1. In this retrospective cohort study involving patients with rheumatoid arthritis on disease-modifying antirheumatic drugs, long-term routine laboratory toxicity monitoring (lt-RLTM) revealed very abnormal results in less than one percent of all completed tests.
2. Most very abnormal laboratory results were already clinically anticipated and were most often due to renal and urinary disorders unrelated to DMARD use.
Evidence Rating Level: 2 (Good)
Study Rundown: Patients with rheumatoid arthritis (RA) using disease-modifying antirheumatic drugs (DMARDs) are recommended to undergo long term routine laboratory toxicity monitoring (lt-RLTM), involving intensive monitoring in the first 6 months followed by less frequent monitoring for the duration of DMARD use. Current knowledge on the optimal frequency of lt-RLTM is lacking, as reflected in the inconsistency across many existing guidelines. Some studies have also suggested that reduced frequencies not only do not increase patient harm but instead could reduce health care burden and expenses. This study aimed to determine the cumulative probability of and clinical context behind abnormal and very abnormal lt-RLTM test results among patients with RA using DMARDs. Among nearly three hundred thousand lt-RLTM tests, over five percent of results were abnormal and less than one percent were very abnormal. Among patients with new very abnormal results, the median age was high, and a large proportion of patients had high pretest probabilities for abnormal laboratory results. New very abnormal results were most often due to renal and urinary disorders unrelated to DMARD use, including chronic kidney disease, acute kidney injury, and kidney stones. The generalizability of this study is limited by an inability to attribute a lack of serious adverse clinical outcomes to inappropriate testing, as well as challenges conducting subgroup analyses based on each treatment or treatment combination. Nevertheless, this study suggests that current lt-RLTM guidelines may result in unnecessary testing for some laboratory parameters.
Click to read this study in AIM
Relevant Reading: Saving the planet with reduced routine DMARD blood monitoring frequency
In-Depth [retrospective cohort]: This retrospective cohort study aimed to evaluate the cumulative probability of abnormal and very abnormal lt-RLTM test results among patients with RA using DMARDs as well as the clinical context behind very abnormal results. A total of 4774 patients were included in this study, with total follow-up of 18,383 patient-years and yielding 8129 patient-DMARD exposure periods. A total of 297,775 lt-RLTM tests were conducted, grouped into 59,555 sets of 5 tests each, with a mean of 12 test sets per patient and 3.2 test sets per patient-year. Abnormal results were most common for estimated glomerular filtration rate (eGFR; 5.3%) and hemoglobin (12%), while very abnormal results were most common for eGFR (1.3%). Among all lt-RLTM tests, 17,343 (5.8%) results were abnormal and 2064 (0.69%) results were very abnormal. Very abnormal results occurred in 492 unique patients, of whom 449 received new results. The cumulative probabilities of abnormal results for the 5 lt-RLTM tests ranged from 4.4% to 47% at 2 years and from 7.5% to 61% at 5 years. The cumulative probabilities of very abnormal results for the 5 tests varied between 0.2% and 6.6% at 2 years and between 0.3% and 11% at 5 years. Among the 449 patients with new very abnormal results, the median age was 73 years (interquartile range [IQR], 65.9 to 79.7), 69.9% (n = 314) were female, and a large proportion had high pretest probability for abnormal results.
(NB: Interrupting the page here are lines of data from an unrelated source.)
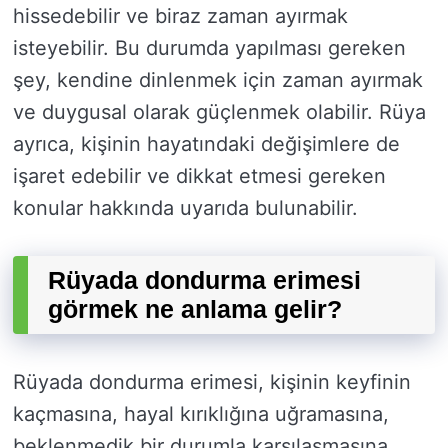
hissedebilir ve biraz zaman ayırmak
isteyebilir. Bu durumda yapılması gereken
şey, kendine dinlenmek için zaman ayırmak
ve duygusal olarak güçlenmek olabilir. Rüya
ayrıca, kişinin hayatındaki değişimlere de
işaret edebilir ve dikkat etmesi gereken
konular hakkında uyarıda bulunabilir.
Rüyada dondurma erimesi
görmek ne anlama gelir?
Rüyada dondurma erimesi, kişinin keyfinin
kaçmasına, hayal kırıklığına uğramasına,
beklenmedik bir durumla karşılaşmasına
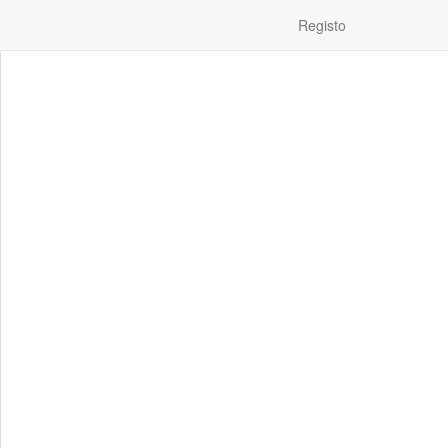
Registo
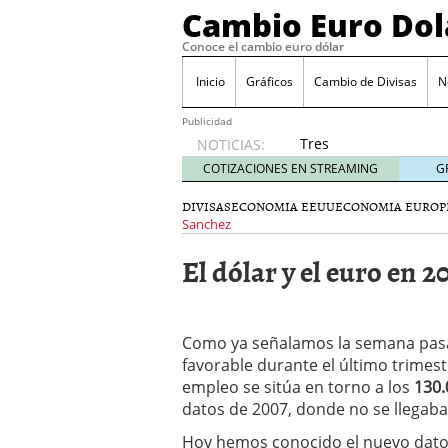
Cambio Euro Dol
Conoce el cambio euro dólar
Inicio
Gráficos
Cambio de Divisas
N
Publicidad
Tres
NOTICIAS:
escenarios
COTIZACIONES EN STREAMING
G
posibles
para el
DIVISAS
ECONOMIA EEUU
ECONOMIA EUROP
EUR/USD
Sanchez
según
El dólar y el euro en 2
las
decisiones
de la Fed
y el BCE
Como ya señalamos la semana pas
26/01/2026
favorable durante el último trimes
Informe de mercado: el 
del dólar
21/01/2026
empleo se sitúa en torno a los
130.
Qué está moviendo hoy 
datos de 2007, donde no se llegaba
Contexto del dólar fuer
Hoy hemos conocido el nuevo dat
convierten en foco prin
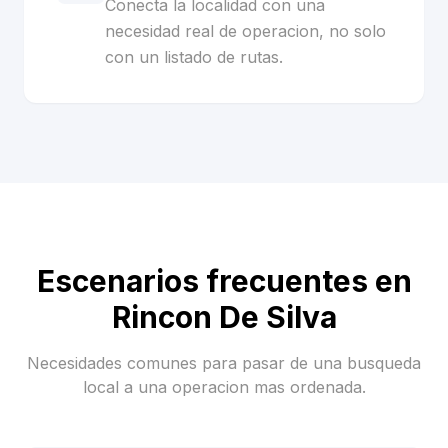
Conecta la localidad con una
necesidad real de operacion, no solo
con un listado de rutas.
Escenarios frecuentes en
Rincon De Silva
Necesidades comunes para pasar de una busqueda
local a una operacion mas ordenada.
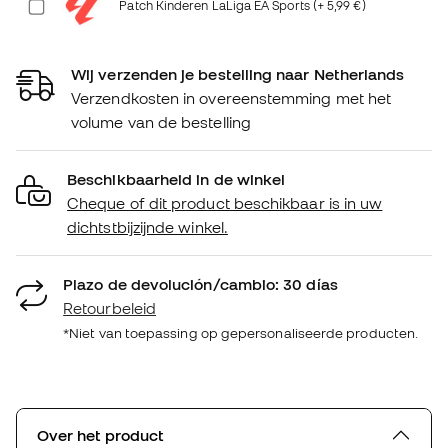
Patch Kinderen LaLiga EA Sports (+ 5,99 €)
Wij verzenden je bestelling naar Netherlands
Verzendkosten in overeenstemming met het
volume van de bestelling
Beschikbaarheid in de winkel
Cheque of dit product beschikbaar is in uw
dichtstbijzijnde winkel.
Plazo de devolución/cambio: 30 días
Retourbeleid
*Niet van toepassing op gepersonaliseerde producten.
Over het product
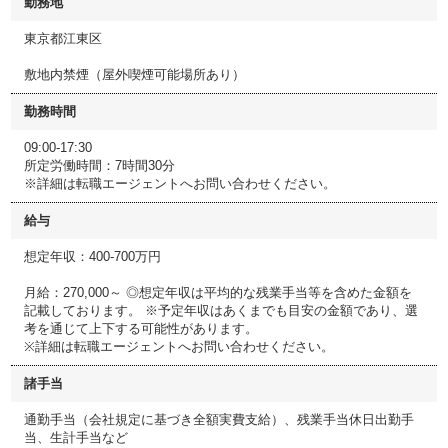
勤務地
東京都江東区
敷地内禁煙（屋外喫煙可能場所あり）
勤務時間
09:00-17:30
所定労働時間：7時間30分
※詳細は転職エージェントへお問い合わせください。
給与
想定年収：400-700万円
月給：270,000～ ◎想定年収は平均的な残業手当等を含めた金額を
記載しております。 ※予定年収はあくまでも目安の金額であり、選
考を通じて上下する可能性があります。
※詳細は転職エージェントへお問い合わせください。
諸手当
通勤手当（会社規定に基づき全額実費支給）、残業手当休日出勤手
当、生計手当など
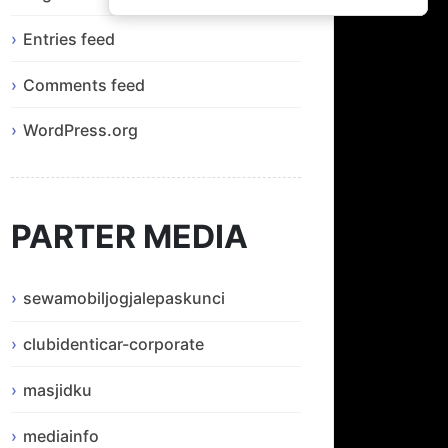
Entries feed
Comments feed
WordPress.org
PARTER MEDIA
sewamobiljogjalepaskunci
clubidenticar-corporate
masjidku
mediainfo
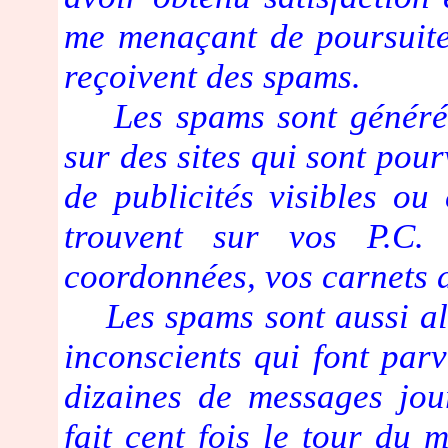
me menaçant de poursuites
reçoivent des spams.
Les spams sont générés 
sur des sites qui sont pour
de publicités visibles ou
trouvent sur vos P.C. 
coordonnées, vos carnets d
Les spams sont aussi ali
inconscients qui font par
dizaines de messages jou
fait cent fois le tour du m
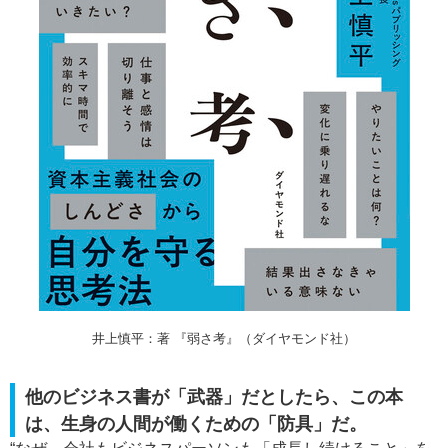
井上慎平：著 『弱さ考』（ダイヤモンド社）
他のビジネス書が「武器」だとしたら、この本
は、生身の人間が働くための「防具」だ。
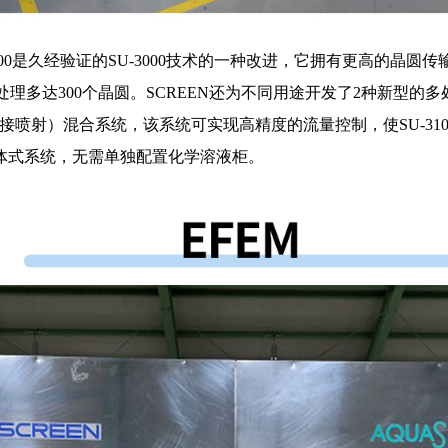
-3100是久经验证的SU-3000技术的一种改进，它拥有更高的
处理多达300个晶圆。SCREEN还为不同用途开发了2种新型的多
态直接喷射）混合系统，该系统可实现高精度的流量控制，使SU-
体式系统，无需单独配置化学溶液柜。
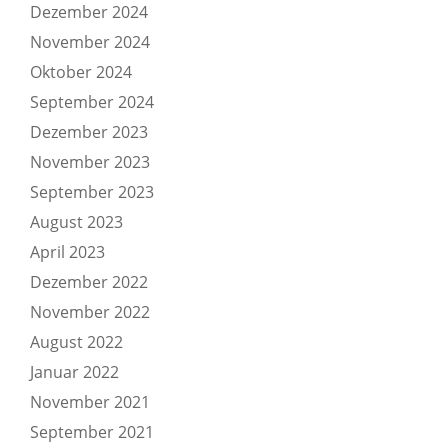
Dezember 2024
November 2024
Oktober 2024
September 2024
Dezember 2023
November 2023
September 2023
August 2023
April 2023
Dezember 2022
November 2022
August 2022
Januar 2022
November 2021
September 2021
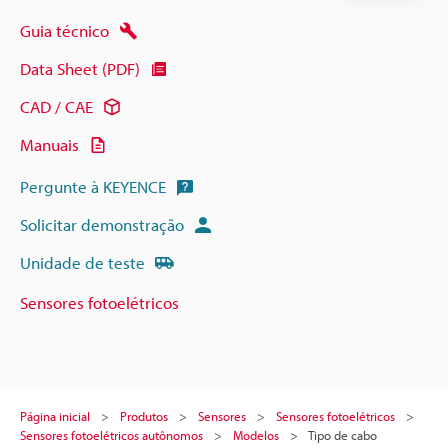
Guia técnico
Data Sheet (PDF)
CAD / CAE
Manuais
Pergunte à KEYENCE
Solicitar demonstração
Unidade de teste
Sensores fotoelétricos
Página inicial
Produtos
Sensores
Sensores fotoelétricos
Sensores fotoelétricos autônomos
Modelos
Tipo de cabo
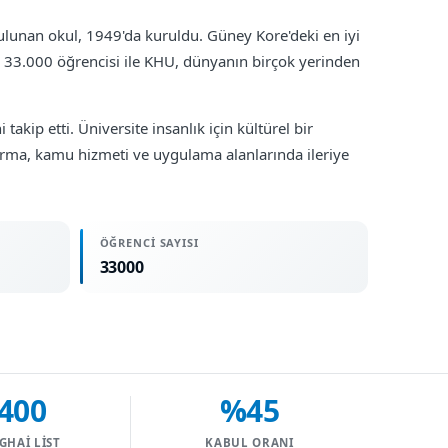
ulunan okul, 1949'da kuruldu. Güney Kore'deki en iyi
k 33.000 öğrencisi ile KHU, dünyanın birçok yerinden
kip etti. Üniversite insanlık için kültürel bir
ırma, kamu hizmeti ve uygulama alanlarında ileriye
ÖĞRENCI SAYISI
33000
400
%45
GHAI LIST
KABUL ORANI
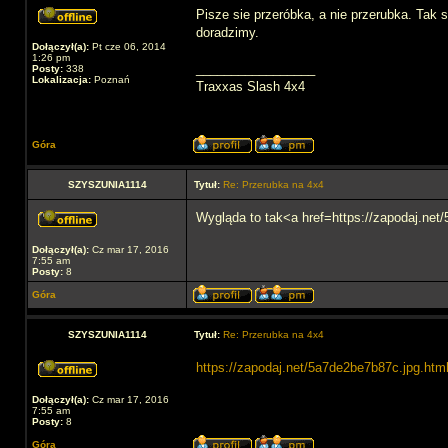
Pisze sie przeróbka, a nie przerubka. Tak 
doradzimy.
Dołączył(a):
Pt cze 06, 2014
1:26 pm
_________________
Posty:
338
Lokalizacja:
Poznań
Traxxas Slash 4x4
Góra
SZYSZUNIA1114
Tytuł:
Re: Przerubka na 4x4
Wygląda to tak<a href=https://zapodaj.n
Dołączył(a):
Cz mar 17, 2016
7:55 am
Posty:
8
Góra
SZYSZUNIA1114
Tytuł:
Re: Przerubka na 4x4
https://zapodaj.net/5a7de2be7b87c.jpg.htm
Dołączył(a):
Cz mar 17, 2016
7:55 am
Posty:
8
Góra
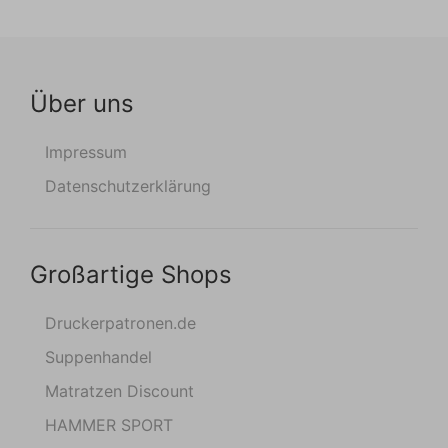
Über uns
Impressum
Datenschutzerklärung
Großartige Shops
Druckerpatronen.de
Suppenhandel
Matratzen Discount
HAMMER SPORT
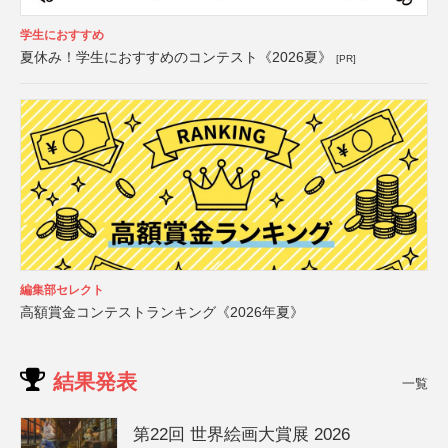
学生におすすめ
夏休み！学生におすすめのコンテスト《2026夏》
[PR]
編集部セレクト
高額賞金コンテストランキング《2026年夏》
結果発表
一覧
第22回 世界絵画大賞展 2026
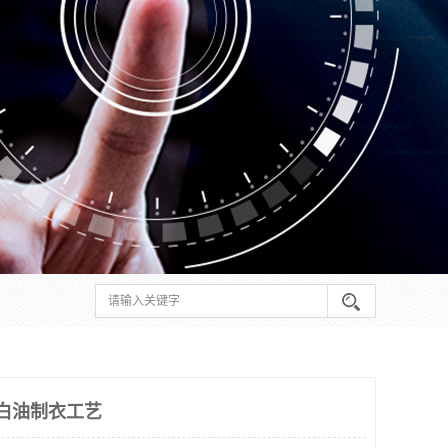
白油制衣工艺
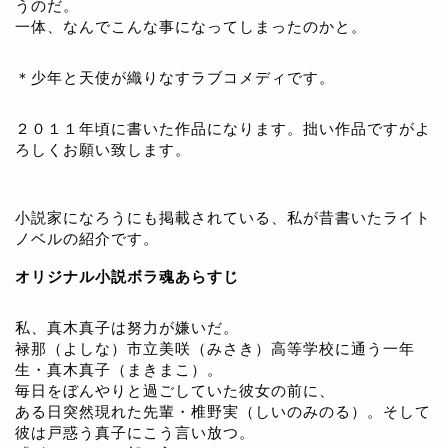
うのだ。
一体、なんでこんな事になってしまったのかと。
＊少年と天使が織りなすラブコメディです。
２０１１年頃に書いた作品になります。拙い作品ですがよ
ろしくお願い致します。
小説家になろうにも掲載されている、私が昔書いたライト
ノベルの紹介です。
オリジナル小説ボラ魂あらすじ
私、真木真子は努力が嫌いだ。
禄那（よしな）市立美咲（みさき）高等学校に通う一年
生・真木真子（まきまこ）。
毎日をぼんやりと過ごしていた彼女の前に、
ある日突然現れた先輩・椎野実（しいのみのる）。そして
彼は戸惑う真子にこう言い放つ。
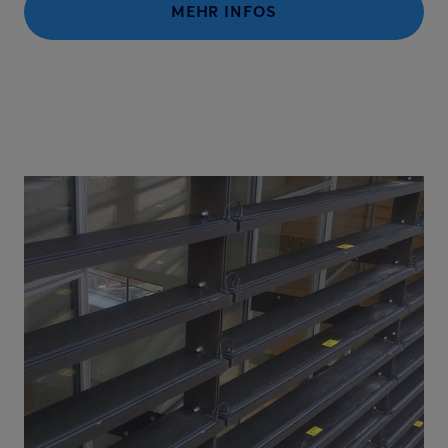
MEHR INFOS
Test results were deemed unrelated to DMARDs in 116 (24.1%) of participants. New very abnormal causes were mainly due to renal and urinary disorders unrelated to DMARDs, including chronic kidney disease, acute kidney injury, and kidney stones. Overall, this study suggests that lt-RLTM reveals a low proportion of tests as abnormal or very abnormal, and that new very abnormal results may often be unrelated to DMARDs.